EXERCISE DESCRIPTION » Only the line containing "Depuis Dropbox" and the lines after it, up to the end of the listing, should be written out, each exactly as given.

RECORDS »
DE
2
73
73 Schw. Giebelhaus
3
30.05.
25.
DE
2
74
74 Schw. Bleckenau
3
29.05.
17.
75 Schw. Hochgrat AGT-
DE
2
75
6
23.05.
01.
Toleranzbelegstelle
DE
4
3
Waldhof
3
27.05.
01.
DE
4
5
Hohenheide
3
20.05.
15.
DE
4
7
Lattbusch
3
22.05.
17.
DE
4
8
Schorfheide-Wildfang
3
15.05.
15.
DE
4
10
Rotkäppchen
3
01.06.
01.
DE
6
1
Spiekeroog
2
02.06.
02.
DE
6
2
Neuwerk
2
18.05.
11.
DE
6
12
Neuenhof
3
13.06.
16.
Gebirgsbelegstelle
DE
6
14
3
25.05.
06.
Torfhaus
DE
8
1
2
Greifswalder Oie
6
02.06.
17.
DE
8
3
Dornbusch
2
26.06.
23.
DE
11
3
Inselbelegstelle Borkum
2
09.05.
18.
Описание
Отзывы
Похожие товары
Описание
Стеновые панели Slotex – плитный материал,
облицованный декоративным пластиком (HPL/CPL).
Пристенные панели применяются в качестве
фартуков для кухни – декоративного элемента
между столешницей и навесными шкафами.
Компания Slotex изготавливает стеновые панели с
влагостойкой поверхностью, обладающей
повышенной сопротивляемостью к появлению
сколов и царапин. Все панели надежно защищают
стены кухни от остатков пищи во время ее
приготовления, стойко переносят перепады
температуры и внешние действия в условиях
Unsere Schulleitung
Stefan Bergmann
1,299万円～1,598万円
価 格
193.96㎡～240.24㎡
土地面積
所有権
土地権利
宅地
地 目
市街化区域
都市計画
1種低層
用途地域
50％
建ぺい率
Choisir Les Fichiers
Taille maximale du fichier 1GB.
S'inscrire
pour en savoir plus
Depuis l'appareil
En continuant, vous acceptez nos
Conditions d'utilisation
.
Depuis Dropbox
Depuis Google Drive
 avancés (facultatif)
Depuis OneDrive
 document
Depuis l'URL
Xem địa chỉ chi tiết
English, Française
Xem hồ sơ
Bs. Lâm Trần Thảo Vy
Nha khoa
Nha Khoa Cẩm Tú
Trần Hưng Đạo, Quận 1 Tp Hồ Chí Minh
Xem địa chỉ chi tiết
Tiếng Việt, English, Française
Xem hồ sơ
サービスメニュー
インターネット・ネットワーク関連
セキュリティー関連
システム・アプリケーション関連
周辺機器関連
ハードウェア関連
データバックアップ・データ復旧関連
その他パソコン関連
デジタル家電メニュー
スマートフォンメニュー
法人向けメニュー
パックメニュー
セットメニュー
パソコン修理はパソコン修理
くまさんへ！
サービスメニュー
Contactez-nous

WRITTEN RESPONSE »
Depuis Dropbox
Depuis Google Drive
 avancés (facultatif)
Depuis OneDrive
 document
Depuis l'URL
Xem địa chỉ chi tiết
English, Française
Xem hồ sơ
Bs. Lâm Trần Thảo Vy
Nha khoa
Nha Khoa Cẩm Tú
Trần Hưng Đạo, Quận 1 Tp Hồ Chí Minh
Xem địa chỉ chi tiết
Tiếng Việt, English, Française
Xem hồ sơ
サービスメニュー
インターネット・ネットワーク関連
セキュリティー関連
システム・アプリケーション関連
周辺機器関連
ハードウェア関連
データバックアップ・データ復旧関連
その他パソコン関連
デジタル家電メニュー
スマートフォンメニュー
法人向けメニュー
パックメニュー
セットメニュー
パソコン修理はパソコン修理
くまさんへ！
サービスメニュー
Contactez-nous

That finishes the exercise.